ABIQUIU, N.M. (AP) — The Rio Chama begins at the edge of the Rocky Mountains and courses through rugged basalt hillsides and the red and yellow cliffs made famous by painter Georgia O'Keeffe. Here marked the start of New Mexico's centuries-old tradition of sharing water through irrigation systems known as acequias, and it's one of many spots in the arid West facing pressure as drought stretches into another decade and climate change piles on. Despite the acequias' resilience over the last 400 years, community leaders are looking for ways to improve the earthen canals and ensure the systems have access to water as supplies dwindle. Some say it's as much about water conservation as it is the preservation of culture.

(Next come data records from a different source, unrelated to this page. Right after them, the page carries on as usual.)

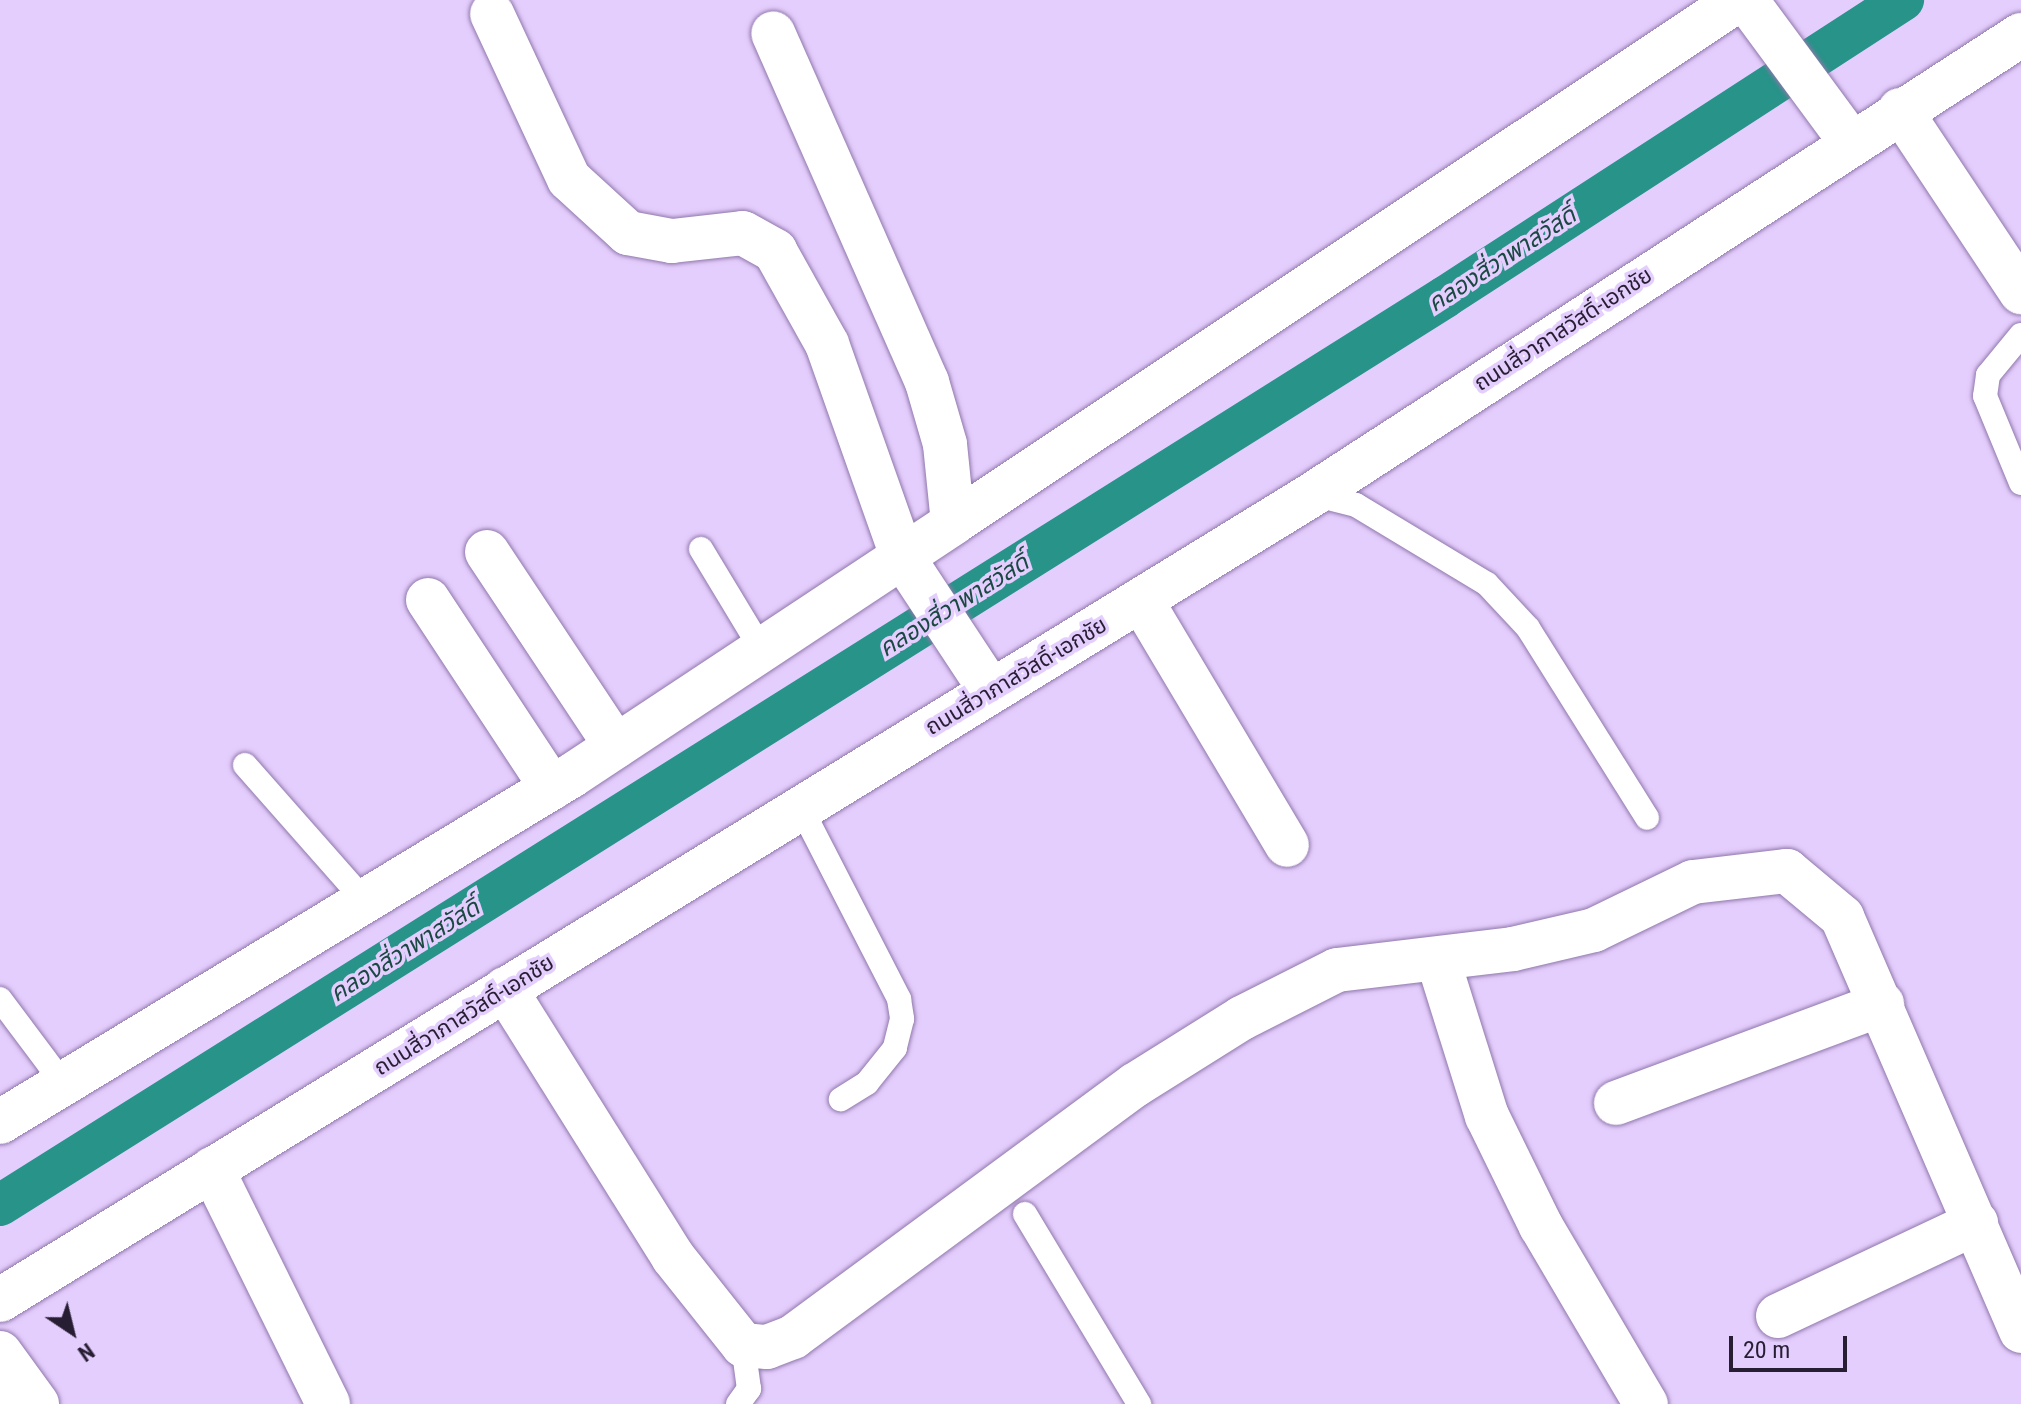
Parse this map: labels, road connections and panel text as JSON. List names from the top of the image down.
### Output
{
  "streets": {
    "street": ["ถนนสี่วาภาสวัสดิ์-เอกชัย"]
  },
  "water": ["คลองสี่วาพาสวัสดิ์"],
  "scale_bar": "20 m",
  "north": "bottom right"
}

  • VIRUS OUTBREAK-NEW MEXICO

SANTA FE, N.M. (AP) — The lawyer for two women who challenged New Mexico Gov. Michelle Lujan Grisham's order requiring COVID-19 vaccinations for certain workers is appealing a judge's denial of their request for an injunction blocking the mandate. Attorney A. Blair Dunn filed a notice of appeal with the 10th U.S. Circuit Court of Appeals on Tuesday. That was  a day after U.S. District Judge Martha Vazquez upheld Lujan Grisham's authority to impose a vaccine mandate in a public health order to curb the spread of the coronavirus. Dunn told the Santa Fe New Mexican that he believes his clients may prevail on appeal. 

  • BORDER-MIGRANT CAMP

DEL RIO, Texas (AP) — U.S. President Joe Biden's administration is nearing a final plan to expel many of the thousands of Haitian migrants who have suddenly crossed into a Texas border city from Mexico and to fly them back to their Caribbean homeland. Some migrants said they were undeterred and planned to remain and seek asylum. The action represents a swift response to the crisis, with the local sheriff estimating Friday that the crowd of migrants gathered at the crossing in Del Rio, Texas, had swelled to more than 14,500 people. The number of flights will depend on operational capacity and Haiti's willingness.

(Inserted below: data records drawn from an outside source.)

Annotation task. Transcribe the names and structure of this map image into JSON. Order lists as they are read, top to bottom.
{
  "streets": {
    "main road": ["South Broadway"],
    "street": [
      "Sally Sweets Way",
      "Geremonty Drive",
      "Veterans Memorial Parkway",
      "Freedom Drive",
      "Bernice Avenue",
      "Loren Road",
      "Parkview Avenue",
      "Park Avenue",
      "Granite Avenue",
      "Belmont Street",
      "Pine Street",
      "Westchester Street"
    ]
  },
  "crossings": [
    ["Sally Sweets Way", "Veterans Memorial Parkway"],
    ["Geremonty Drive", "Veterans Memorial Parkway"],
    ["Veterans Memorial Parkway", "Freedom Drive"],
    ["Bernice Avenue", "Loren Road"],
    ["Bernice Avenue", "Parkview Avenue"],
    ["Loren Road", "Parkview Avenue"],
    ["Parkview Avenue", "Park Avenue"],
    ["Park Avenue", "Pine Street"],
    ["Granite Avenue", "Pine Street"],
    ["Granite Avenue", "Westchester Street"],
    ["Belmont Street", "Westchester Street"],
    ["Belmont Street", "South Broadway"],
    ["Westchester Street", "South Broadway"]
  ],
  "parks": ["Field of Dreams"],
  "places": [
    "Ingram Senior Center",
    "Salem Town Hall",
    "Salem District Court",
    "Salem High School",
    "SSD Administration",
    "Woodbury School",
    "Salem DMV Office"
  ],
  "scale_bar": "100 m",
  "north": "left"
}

  • INTERIOR-LAND MANAGEMENT

WASHINGTON (AP) — Interior Secretary Deb Haaland is moving the headquarters of the Bureau of Land Management back to the nation's capital after two years in Colorado. Haaland is reversing a decision made by former President Donald Trump's administration. The bureau lost nearly 300 employees to retirement or resignation when its headquarters was relocated to Grand Junction, Colorado, in 2019. The agency has broad influence in the West, managing public lands for uses ranging from fossil fuel extraction, renewable power development and grazing, to recreation and wilderness. Haaland says the agency's current space in Grand Junction will become its western headquarters.

  • SPENT NUCLEAR FUEL

ALBUQUERQUE, N.M. (AP) — Top New Mexico leaders say they're open to almost anything that would prevent spent nuclear fuel and other high-level waste from being stored indefinitely in the state. That includes the consideration of legislation similar to a measure adopted by Texas last week to prevent the shipping and storage of such waste. The renewed criticism this week of planned storage facilities in West Texas and southeastern New Mexico comes as federal regulators just granted a license for the proposed operation in Texas. New Mexico officials already have submitted comments in opposition to both the multibillion-dollar proposal on their side of the state line and to the Texas project.